[Start Given records]
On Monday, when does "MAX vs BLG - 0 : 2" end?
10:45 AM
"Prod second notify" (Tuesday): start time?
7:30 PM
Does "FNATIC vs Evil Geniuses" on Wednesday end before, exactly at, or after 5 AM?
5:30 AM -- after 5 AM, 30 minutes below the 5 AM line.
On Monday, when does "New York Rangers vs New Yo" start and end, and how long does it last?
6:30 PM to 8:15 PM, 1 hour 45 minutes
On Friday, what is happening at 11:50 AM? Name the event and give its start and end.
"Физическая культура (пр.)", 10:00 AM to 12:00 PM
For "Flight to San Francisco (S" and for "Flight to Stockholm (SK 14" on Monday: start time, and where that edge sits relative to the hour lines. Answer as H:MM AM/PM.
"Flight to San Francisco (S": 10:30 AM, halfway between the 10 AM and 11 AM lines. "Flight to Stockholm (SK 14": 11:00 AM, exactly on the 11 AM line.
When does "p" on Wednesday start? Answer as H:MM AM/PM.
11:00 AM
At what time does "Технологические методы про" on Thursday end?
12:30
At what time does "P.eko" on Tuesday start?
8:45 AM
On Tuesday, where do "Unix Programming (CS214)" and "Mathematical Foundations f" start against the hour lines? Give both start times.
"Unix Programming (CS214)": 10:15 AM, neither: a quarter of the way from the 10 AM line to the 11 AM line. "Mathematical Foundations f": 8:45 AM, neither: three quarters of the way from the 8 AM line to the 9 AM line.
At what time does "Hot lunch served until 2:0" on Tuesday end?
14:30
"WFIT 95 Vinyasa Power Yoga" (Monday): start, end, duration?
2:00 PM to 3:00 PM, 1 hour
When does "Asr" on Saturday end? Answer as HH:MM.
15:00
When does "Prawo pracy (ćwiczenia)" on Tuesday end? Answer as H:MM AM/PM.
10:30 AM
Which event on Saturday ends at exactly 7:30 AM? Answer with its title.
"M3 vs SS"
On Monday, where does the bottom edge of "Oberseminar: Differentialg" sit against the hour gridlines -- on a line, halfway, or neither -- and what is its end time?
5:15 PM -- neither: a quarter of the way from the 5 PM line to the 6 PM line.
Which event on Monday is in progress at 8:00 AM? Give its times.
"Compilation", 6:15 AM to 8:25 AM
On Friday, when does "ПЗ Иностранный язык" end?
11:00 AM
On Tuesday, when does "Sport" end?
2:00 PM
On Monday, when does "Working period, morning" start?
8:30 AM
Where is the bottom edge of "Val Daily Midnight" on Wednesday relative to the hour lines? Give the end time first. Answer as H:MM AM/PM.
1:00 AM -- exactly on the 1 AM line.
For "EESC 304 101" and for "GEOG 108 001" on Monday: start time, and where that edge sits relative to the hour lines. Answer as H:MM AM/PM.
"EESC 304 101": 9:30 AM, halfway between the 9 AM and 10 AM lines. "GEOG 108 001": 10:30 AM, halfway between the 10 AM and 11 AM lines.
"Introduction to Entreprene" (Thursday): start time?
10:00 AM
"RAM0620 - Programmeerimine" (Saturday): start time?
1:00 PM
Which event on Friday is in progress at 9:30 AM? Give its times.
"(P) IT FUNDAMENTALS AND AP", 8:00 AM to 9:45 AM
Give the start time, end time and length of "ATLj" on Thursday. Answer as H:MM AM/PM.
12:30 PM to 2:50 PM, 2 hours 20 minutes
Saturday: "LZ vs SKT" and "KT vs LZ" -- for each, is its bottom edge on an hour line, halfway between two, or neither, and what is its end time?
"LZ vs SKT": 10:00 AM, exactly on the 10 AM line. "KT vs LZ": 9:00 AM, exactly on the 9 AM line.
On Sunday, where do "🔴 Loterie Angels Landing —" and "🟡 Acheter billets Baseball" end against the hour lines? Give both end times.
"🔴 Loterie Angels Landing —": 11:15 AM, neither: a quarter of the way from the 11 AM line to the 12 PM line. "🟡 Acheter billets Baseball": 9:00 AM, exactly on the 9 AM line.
[End Given records]
Short task => Copy out the records word for word, beginning with the line that contains "On Monday, where" and stopping after the line that contains "AM to 8:25 AM".

Worked answer =>
On Monday, where does the bottom edge of "Oberseminar: Differentialg" sit against the hour gridlines -- on a line, halfway, or neither -- and what is its end time?
5:15 PM -- neither: a quarter of the way from the 5 PM line to the 6 PM line.
Which event on Monday is in progress at 8:00 AM? Give its times.
"Compilation", 6:15 AM to 8:25 AM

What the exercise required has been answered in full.